Why it mattered: board members and the union pressed on timing and impact. The district offered two timing options for raising employee premiums: January 1 or July 1. Administrators said a January 1 change would spread costs earlier in the year (an administrative estimate described a smaller immediate increase near $500 per employee), while the July 1 option could mean a larger one-time change (the board discussed an estimate of about $1,000 per employee if implemented in July). Jeremy, identified in the transcript as the union president, said the union favors July 1, calling it "the fairest way" to allow education and enrollment choices for staff.

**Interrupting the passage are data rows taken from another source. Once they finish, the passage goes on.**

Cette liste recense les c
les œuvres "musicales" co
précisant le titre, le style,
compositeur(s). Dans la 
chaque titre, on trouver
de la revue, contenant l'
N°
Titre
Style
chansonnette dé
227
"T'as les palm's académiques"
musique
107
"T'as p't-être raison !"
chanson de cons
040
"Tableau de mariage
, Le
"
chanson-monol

Board concerns centered on RxValet and mandatory mail-order rules for specialty medications. One board member expressed strong reservations about requiring staff to use mail-order pharmacies for specialty drugs, citing opposition from the American Medical Association and disability advocacy groups and warning that mandates can create "increased barriers to care." Dr. Elworthy replied that the district's third-party administrator (Security Health Plan) maintains an exceptions process and noted there are certain medications that cannot be mail-ordered. He also cited the scale of the specialty-drug exposure: nine employees currently need such prescriptions, with year-to-date costs reported at about $2,100,000 and an annualized estimate near $3,000,000.
Motion and vote: The board approved the administration's recommendation with the July 1 start date for the increased employee premiums. A roll call recorded Commissioners Farrar, Nordine, Tao, Zert/Zerr, Beaker, Case and DeMent/Dement as voting yes; the motion passed.
What comes next: Administration said it will continue education and outreach to employees about the plan changes, list primary district contacts for questions, and implement the contract changes with the third-party administrator. The meeting adjourned to a work session immediately afterward.
(Reporting note: The board meeting transcript contains variations in the spelling of several commissioners' names and some speaker labels; the article uses the names and titles as spoken in the meeting.)